Наивно, если не оскорбительно, было бы полагать, что писатель или художник не бились над тем же самым вопросом “нравственной расплаты”, включая и тех, кто не оставил документально засвидетельствованного следа своего сотрудничества с властями. В той области, где я работаю, — бахтинских исследований — помню, я была поражена несколькими “толстовскими” моментами, когда читала фрагменты пронзительных воспоминаний Сергея Бочарова о беседах с Михаилом Михайловичем в начале 70-х. Большую часть жизни Бахтин оставался в положении неучастия, но тем не менее, будучи спрошенным о проблеме выбора, он твердо сказал, что был “не лучше своего времени”: “Мы ведь все предали — родину, культуру”. — “А как можно было не предать?” — перебил Бочаров. — “Погибнуть”. Ответ прозвучал спокойно, даже весело. Как раз в это время Бахтин начал писать статью “О непогибших”. “Конечно, не кончил и, конечно, потом уничтожил” (“НЛО”, № 2, 1993, с. 83).
Как потомки и исследователи той страшной эпохи, мы обязаны, я думаю, взвешивать каждое сохранившееся свидетельство, в чем и состоит наша честность по отношению к архивам. Но с великой осторожностью мы должны воспринимать собственные суждения и не спешить с ними.

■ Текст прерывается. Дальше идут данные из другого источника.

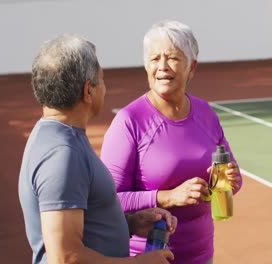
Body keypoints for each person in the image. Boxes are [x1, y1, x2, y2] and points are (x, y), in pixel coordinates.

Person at [18, 34, 177, 264]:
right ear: (88, 91)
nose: (104, 87)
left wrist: (129, 223)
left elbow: (83, 218)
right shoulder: (63, 154)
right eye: (101, 80)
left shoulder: (59, 135)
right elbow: (66, 257)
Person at [100, 20, 242, 264]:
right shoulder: (129, 121)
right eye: (155, 59)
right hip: (147, 258)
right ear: (146, 66)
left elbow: (232, 180)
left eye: (173, 58)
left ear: (192, 67)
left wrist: (230, 180)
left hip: (201, 256)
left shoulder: (205, 113)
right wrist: (167, 197)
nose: (162, 67)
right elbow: (107, 199)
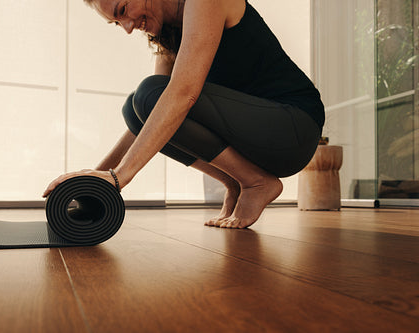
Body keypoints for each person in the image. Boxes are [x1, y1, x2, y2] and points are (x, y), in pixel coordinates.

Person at [43, 0, 325, 229]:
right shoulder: (169, 34)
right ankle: (237, 181)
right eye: (117, 23)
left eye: (123, 10)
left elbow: (179, 96)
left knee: (152, 96)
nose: (127, 27)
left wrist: (119, 177)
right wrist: (96, 179)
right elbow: (150, 117)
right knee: (136, 107)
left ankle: (256, 182)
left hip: (293, 126)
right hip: (258, 136)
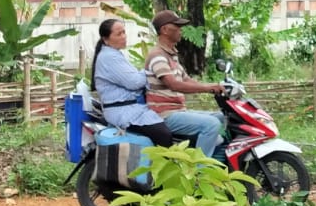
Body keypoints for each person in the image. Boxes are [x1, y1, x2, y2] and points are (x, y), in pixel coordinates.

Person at [143, 10, 227, 157]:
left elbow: (186, 79)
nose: (181, 30)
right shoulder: (157, 56)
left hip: (178, 110)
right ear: (164, 30)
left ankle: (220, 159)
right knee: (211, 125)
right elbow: (174, 84)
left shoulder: (171, 54)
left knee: (222, 117)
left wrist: (213, 86)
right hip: (165, 114)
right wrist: (208, 88)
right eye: (177, 26)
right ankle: (199, 171)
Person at [90, 18, 174, 147]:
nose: (124, 37)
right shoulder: (109, 57)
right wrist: (148, 71)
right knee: (163, 134)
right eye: (119, 34)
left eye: (124, 32)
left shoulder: (115, 54)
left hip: (132, 108)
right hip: (123, 111)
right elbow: (135, 82)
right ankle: (162, 165)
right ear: (106, 39)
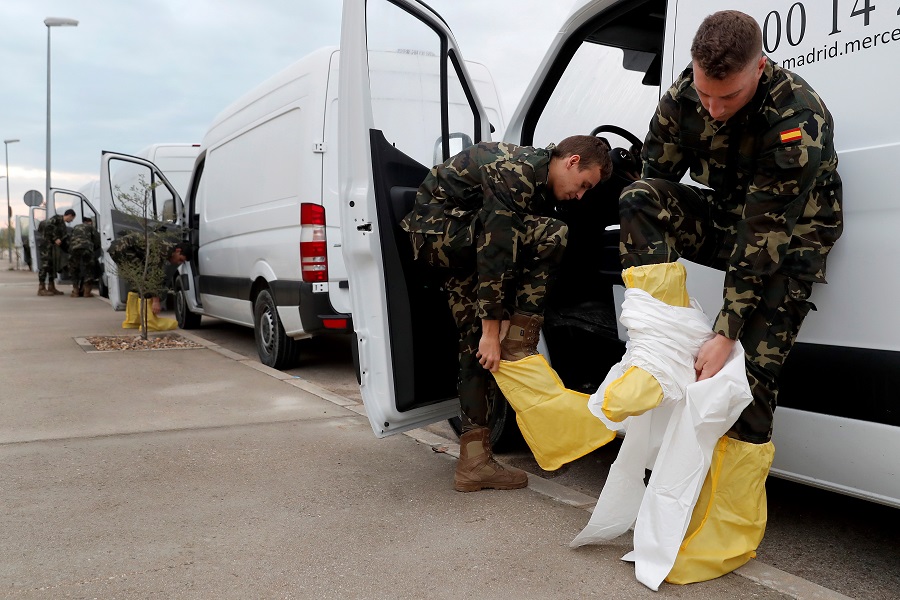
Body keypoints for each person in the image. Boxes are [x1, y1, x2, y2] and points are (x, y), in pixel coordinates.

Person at [613, 10, 842, 582]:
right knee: (640, 198)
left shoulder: (797, 117)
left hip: (790, 240)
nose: (713, 108)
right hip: (730, 218)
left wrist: (725, 332)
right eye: (705, 94)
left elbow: (763, 236)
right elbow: (657, 180)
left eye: (729, 96)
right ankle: (655, 344)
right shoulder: (684, 94)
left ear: (760, 69)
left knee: (749, 374)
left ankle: (730, 532)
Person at [401, 136, 613, 492]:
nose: (581, 196)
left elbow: (503, 246)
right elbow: (497, 250)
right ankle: (519, 339)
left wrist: (486, 332)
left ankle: (474, 463)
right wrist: (493, 328)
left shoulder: (539, 177)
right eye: (583, 185)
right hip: (440, 233)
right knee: (553, 232)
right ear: (572, 162)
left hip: (457, 235)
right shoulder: (519, 171)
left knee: (477, 349)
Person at [108, 231, 190, 327]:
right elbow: (154, 276)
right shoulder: (165, 250)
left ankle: (133, 320)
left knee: (137, 281)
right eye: (180, 259)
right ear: (178, 251)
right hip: (122, 249)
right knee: (144, 280)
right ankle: (150, 323)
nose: (178, 263)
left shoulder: (166, 247)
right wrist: (156, 301)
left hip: (118, 248)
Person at [36, 208, 76, 296]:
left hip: (52, 247)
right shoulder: (57, 218)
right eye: (72, 218)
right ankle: (41, 288)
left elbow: (63, 239)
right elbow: (48, 226)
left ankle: (51, 287)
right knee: (45, 265)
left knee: (51, 266)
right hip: (46, 245)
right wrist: (55, 238)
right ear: (69, 215)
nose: (71, 221)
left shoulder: (63, 225)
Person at [67, 216, 102, 298]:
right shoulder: (90, 227)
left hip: (74, 249)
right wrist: (93, 248)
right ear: (89, 222)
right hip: (87, 248)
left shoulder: (75, 227)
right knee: (88, 269)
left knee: (74, 269)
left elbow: (70, 238)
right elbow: (97, 240)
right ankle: (87, 292)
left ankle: (75, 291)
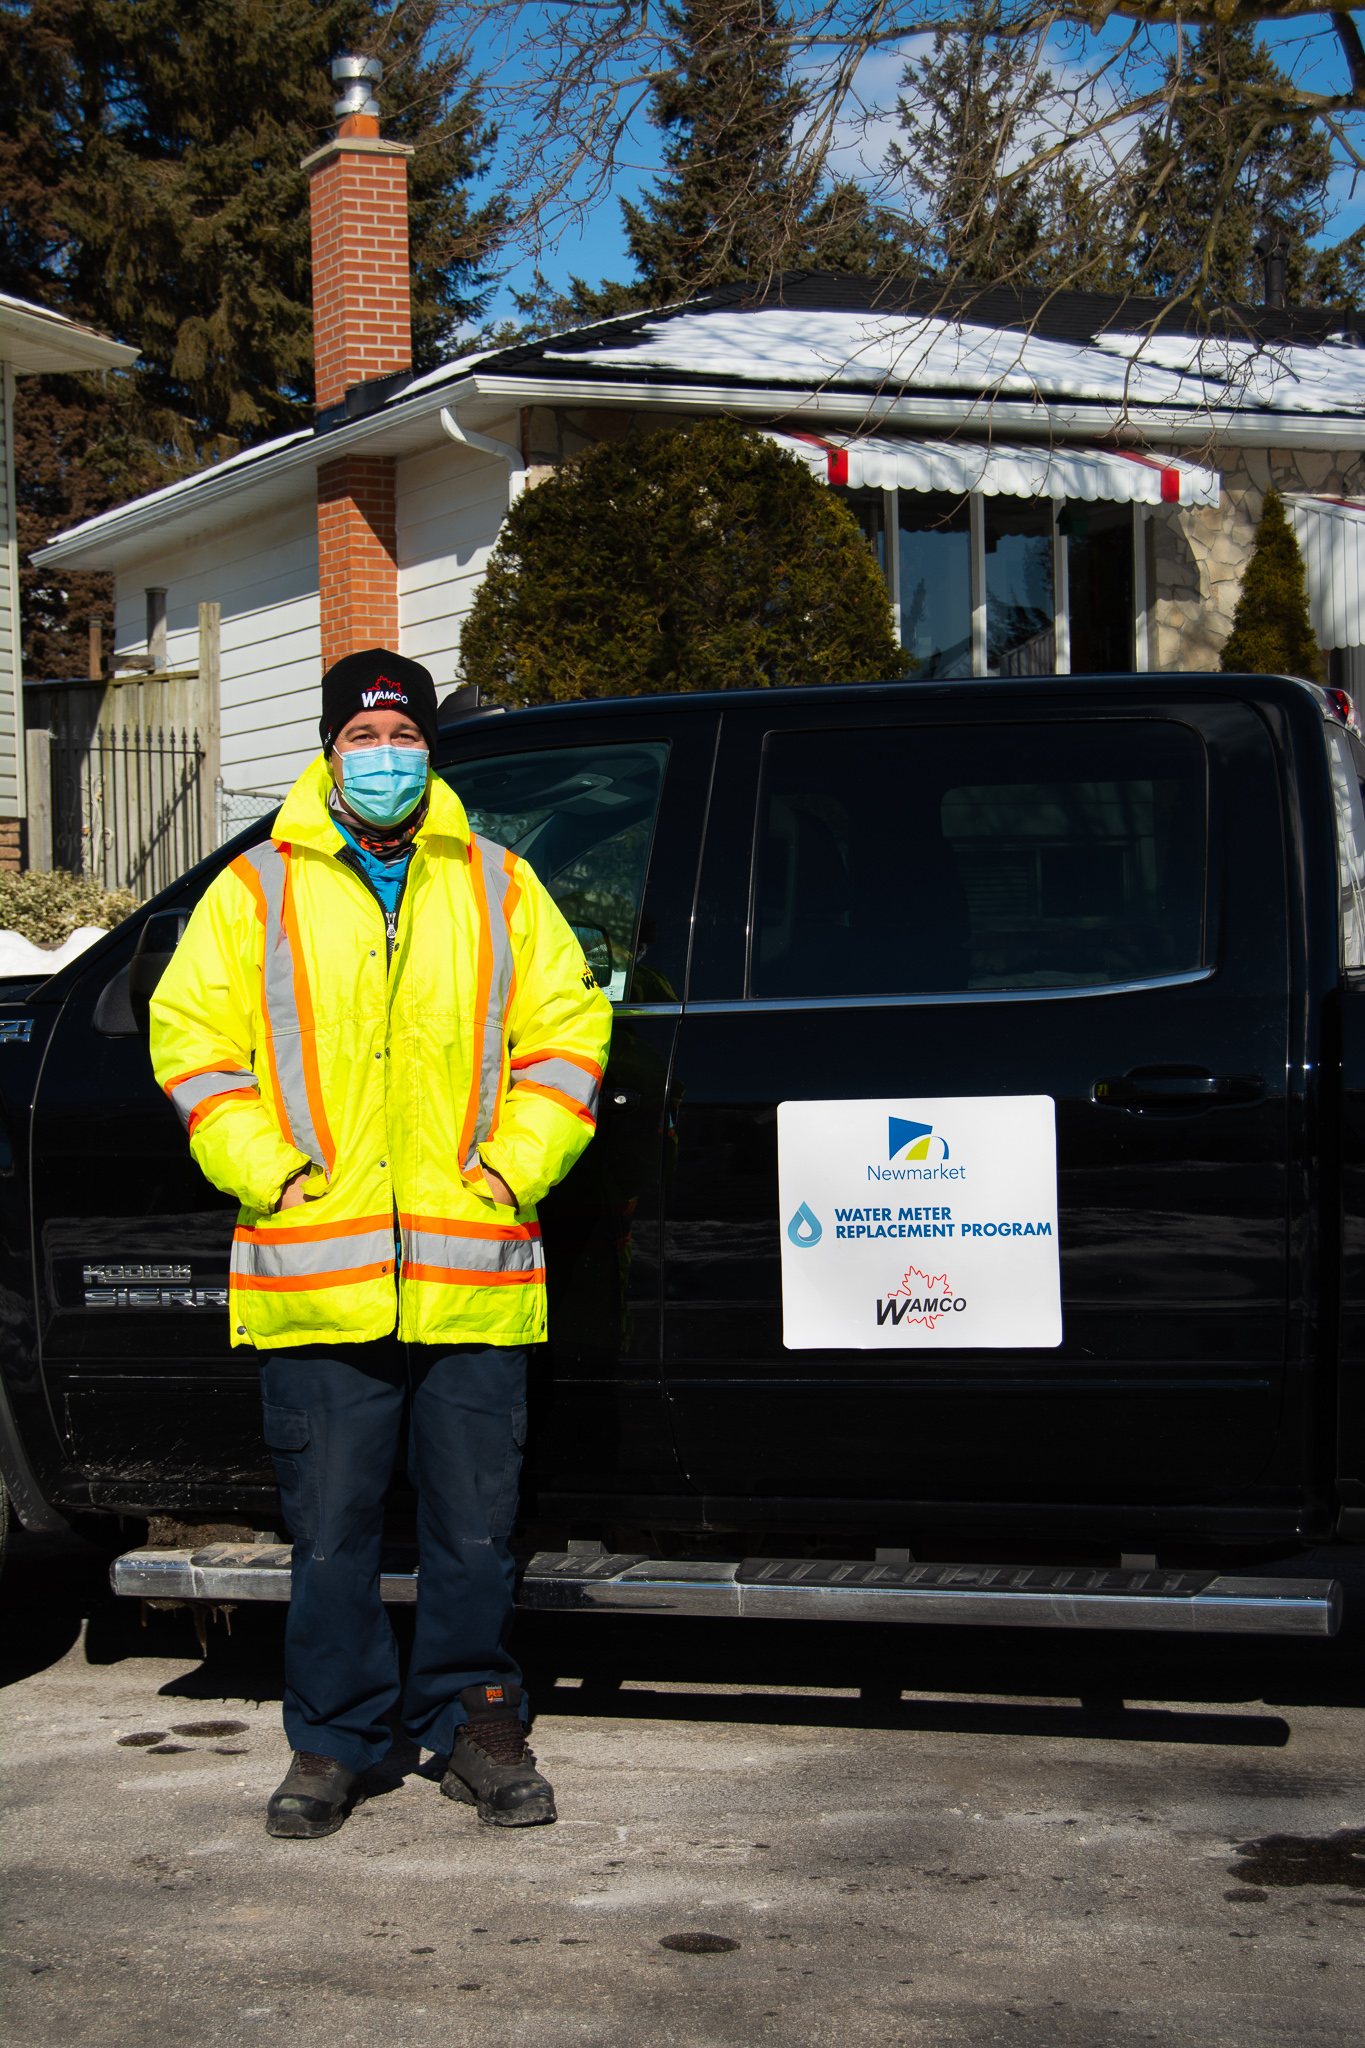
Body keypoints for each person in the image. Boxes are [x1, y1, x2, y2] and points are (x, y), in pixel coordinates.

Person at [150, 648, 612, 1841]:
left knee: (473, 1528)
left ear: (429, 748)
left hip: (472, 1269)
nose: (388, 759)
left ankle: (477, 1721)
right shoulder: (255, 890)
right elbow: (192, 1041)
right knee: (334, 1533)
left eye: (404, 737)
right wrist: (272, 1168)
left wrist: (513, 1165)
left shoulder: (502, 884)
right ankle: (334, 1739)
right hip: (319, 1265)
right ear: (328, 750)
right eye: (365, 741)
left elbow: (568, 1031)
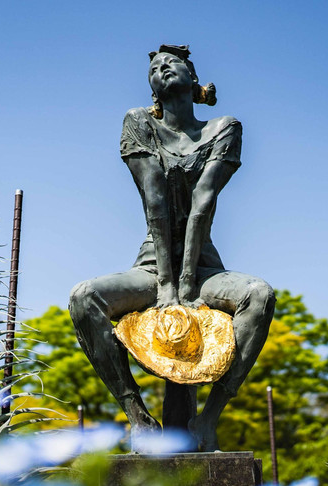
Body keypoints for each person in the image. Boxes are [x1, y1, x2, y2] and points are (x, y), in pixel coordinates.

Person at [69, 45, 274, 451]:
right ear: (151, 90)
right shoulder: (138, 123)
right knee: (83, 298)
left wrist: (185, 285)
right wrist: (166, 286)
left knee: (259, 295)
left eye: (171, 63)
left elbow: (203, 202)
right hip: (152, 267)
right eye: (154, 69)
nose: (161, 70)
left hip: (204, 270)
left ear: (194, 77)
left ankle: (208, 418)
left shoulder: (224, 128)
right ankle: (137, 415)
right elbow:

Чем бы ни завершились сегодняшние усилия открыть архивы, миллионы документов, уже введенные в оборот, позволяют отвечать на эти вопросы с гораздо большей степенью точности и объективности, чем прежде. Но вместе с Максименковым хочется надеяться на то, что взаимодействие между пользователями и хранителями архивов будет развиваться, что время подковерных войн прошло, как и время создания псевдоисторических биографий, в которых повествование призвано скрыть недостаток фактов. Более значительные ресурсы должны быть задействованы в деле сохранения, каталогизации и координации архивной деятельности. Международные проекты необходимы для развития постсоветской археографии. Вклад России в развитие музыки, литературы, балета, кинематографа столь значителен, что давно перестал быть ограниченным узкой сферой национального интереса. История этого вклада принадлежит как России, так и всему миру.
Кэрил ЭМЕРСОН
г. Принстон (США)
Перевод с английского И. Шайтанова.
Хочется публикуемые в этом номере материалы завершить словами из статьи К. Эмерсон: “Вклад России в развитие музыки, литературы, балета, кинематографа столь значителен, что давно перестал быть ограниченным узкой сферой национального интереса. История этого вклада принадлежит как России, так и всему миру”.
Публикуемыми в этом номере материалами мы не ставим точку в обсуждении поднятых проблем. Нам представляется, что эти проблемы имеют стратегическое значение для литературного процесса. В ближайших номерах журнала разговор будет продолжен в статьях, посвященных мандельштамов-ской энциклопедии, и в обзоре новейших книг известной серии ЖЗЛ.